# start of Input data

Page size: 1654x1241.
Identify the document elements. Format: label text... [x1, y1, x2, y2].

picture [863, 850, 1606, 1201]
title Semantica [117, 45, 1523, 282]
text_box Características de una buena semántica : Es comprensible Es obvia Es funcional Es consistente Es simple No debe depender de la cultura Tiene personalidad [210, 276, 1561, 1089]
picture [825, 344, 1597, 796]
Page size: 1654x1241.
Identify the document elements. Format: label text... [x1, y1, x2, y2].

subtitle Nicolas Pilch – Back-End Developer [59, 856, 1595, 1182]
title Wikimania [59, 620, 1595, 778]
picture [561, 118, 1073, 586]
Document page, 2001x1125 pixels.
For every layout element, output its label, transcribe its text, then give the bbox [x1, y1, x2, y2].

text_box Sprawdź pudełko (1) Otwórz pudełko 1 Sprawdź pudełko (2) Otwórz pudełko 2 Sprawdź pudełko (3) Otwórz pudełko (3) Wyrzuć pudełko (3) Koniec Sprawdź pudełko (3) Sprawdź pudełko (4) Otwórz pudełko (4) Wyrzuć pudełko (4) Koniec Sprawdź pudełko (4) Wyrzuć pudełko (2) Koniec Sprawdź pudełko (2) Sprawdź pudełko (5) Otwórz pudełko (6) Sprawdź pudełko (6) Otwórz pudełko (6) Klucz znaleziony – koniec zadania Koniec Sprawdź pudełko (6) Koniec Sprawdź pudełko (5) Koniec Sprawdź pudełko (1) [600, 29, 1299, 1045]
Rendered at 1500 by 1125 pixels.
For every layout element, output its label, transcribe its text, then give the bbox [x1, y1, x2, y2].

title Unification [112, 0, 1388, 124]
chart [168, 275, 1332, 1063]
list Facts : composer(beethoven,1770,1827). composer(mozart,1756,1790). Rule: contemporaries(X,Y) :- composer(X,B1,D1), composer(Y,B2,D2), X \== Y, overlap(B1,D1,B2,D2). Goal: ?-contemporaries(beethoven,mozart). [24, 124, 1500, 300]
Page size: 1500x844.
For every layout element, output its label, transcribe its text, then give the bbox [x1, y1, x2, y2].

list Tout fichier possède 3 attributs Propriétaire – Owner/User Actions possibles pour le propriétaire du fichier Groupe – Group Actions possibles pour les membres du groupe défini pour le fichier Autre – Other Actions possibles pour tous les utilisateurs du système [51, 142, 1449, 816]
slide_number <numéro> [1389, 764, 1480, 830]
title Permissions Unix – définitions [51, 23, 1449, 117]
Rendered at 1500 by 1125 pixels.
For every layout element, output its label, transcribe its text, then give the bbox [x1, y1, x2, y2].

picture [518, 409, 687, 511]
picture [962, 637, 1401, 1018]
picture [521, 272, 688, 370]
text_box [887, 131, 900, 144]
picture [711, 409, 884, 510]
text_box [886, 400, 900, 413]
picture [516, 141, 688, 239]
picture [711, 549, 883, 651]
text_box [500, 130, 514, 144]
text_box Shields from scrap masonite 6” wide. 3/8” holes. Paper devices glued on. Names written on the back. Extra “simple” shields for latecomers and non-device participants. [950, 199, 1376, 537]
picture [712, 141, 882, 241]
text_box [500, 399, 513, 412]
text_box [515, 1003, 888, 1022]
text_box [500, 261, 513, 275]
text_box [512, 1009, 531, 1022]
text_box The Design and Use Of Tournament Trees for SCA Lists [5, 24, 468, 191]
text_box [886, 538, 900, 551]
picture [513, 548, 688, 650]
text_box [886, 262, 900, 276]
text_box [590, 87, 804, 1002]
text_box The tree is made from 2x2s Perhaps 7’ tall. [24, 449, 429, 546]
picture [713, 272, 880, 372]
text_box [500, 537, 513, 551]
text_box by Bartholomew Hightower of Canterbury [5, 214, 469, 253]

# end of Input data

_Task statement_
Repeat word for word the stretch of entries from the line containing "Document page, 2001x1125 pixels." through the line containing "text_box Sprawdź pudełko".

_Final answer_
Document page, 2001x1125 pixels.
For every layout element, output its label, transcribe its text, then give the bbox [x1, y1, x2, y2].

text_box Sprawdź pudełko (1) Otwórz pudełko 1 Sprawdź pudełko (2) Otwórz pudełko 2 Sprawdź pudełko (3) Otwórz pudełko (3) Wyrzuć pudełko (3) Koniec Sprawdź pudełko (3) Sprawdź pudełko (4) Otwórz pudełko (4) Wyrzuć pudełko (4) Koniec Sprawdź pudełko (4) Wyrzuć pudełko (2) Koniec Sprawdź pudełko (2) Sprawdź pudełko (5) Otwórz pudełko (6) Sprawdź pudełko (6) Otwórz pudełko (6) Klucz znaleziony – koniec zadania Koniec Sprawdź pudełko (6) Koniec Sprawdź pudełko (5) Koniec Sprawdź pudełko (1) [600, 29, 1299, 1045]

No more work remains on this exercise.